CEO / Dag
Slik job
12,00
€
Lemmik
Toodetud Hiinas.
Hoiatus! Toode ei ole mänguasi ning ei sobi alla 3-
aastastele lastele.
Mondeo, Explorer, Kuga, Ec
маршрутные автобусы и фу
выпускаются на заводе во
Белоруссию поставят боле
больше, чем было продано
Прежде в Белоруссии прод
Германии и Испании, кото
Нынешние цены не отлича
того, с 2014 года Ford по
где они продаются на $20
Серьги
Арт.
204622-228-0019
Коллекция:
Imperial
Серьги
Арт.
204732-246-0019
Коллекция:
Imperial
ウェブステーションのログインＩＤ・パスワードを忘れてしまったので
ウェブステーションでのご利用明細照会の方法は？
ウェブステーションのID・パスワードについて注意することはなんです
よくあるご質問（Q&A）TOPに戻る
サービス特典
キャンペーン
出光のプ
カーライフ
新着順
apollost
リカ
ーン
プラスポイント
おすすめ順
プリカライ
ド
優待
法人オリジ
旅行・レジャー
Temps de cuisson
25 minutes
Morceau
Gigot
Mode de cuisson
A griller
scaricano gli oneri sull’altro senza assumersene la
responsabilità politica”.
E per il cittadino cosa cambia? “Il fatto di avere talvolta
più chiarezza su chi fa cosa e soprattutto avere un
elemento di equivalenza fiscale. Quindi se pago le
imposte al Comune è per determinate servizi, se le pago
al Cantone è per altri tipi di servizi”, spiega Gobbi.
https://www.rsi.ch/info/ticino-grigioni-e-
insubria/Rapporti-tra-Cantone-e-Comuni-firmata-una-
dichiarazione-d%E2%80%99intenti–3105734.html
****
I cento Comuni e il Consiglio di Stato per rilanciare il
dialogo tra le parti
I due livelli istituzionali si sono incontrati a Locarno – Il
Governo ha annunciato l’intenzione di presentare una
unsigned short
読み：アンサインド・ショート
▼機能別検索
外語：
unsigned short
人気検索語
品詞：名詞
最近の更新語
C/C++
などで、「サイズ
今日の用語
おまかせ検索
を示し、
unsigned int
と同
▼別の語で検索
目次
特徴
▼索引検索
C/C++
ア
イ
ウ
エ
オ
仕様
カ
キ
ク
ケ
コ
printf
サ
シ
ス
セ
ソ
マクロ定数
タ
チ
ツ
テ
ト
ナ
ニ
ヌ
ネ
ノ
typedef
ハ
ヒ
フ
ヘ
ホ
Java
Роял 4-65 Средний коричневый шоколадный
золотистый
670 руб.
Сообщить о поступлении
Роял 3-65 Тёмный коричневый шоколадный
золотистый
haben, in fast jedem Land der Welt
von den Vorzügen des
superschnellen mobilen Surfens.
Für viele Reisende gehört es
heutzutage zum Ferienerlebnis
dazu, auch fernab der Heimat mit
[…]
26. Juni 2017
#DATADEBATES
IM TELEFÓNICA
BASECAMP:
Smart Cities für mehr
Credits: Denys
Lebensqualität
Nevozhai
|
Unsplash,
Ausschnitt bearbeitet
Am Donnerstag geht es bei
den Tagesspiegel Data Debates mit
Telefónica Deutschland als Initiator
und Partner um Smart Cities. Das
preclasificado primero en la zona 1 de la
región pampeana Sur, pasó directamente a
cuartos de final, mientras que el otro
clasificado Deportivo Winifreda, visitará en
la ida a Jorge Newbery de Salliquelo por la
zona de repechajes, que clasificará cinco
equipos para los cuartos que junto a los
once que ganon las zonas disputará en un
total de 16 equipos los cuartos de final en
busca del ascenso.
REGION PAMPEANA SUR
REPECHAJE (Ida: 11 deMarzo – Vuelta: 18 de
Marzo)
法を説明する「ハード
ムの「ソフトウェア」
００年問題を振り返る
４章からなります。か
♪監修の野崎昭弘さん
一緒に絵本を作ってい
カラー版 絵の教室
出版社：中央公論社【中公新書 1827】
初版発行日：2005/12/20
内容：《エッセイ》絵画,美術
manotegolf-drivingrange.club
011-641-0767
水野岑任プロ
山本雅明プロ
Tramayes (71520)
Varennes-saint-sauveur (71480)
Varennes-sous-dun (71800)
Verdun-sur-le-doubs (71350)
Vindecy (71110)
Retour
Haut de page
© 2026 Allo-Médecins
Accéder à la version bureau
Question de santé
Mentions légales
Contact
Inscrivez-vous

* _Try it_
Show the lines of the entries that include the string "Smart", copying each in full.

* _Task solution_
Smart Cities für mehr
und Partner um Smart Cities. Das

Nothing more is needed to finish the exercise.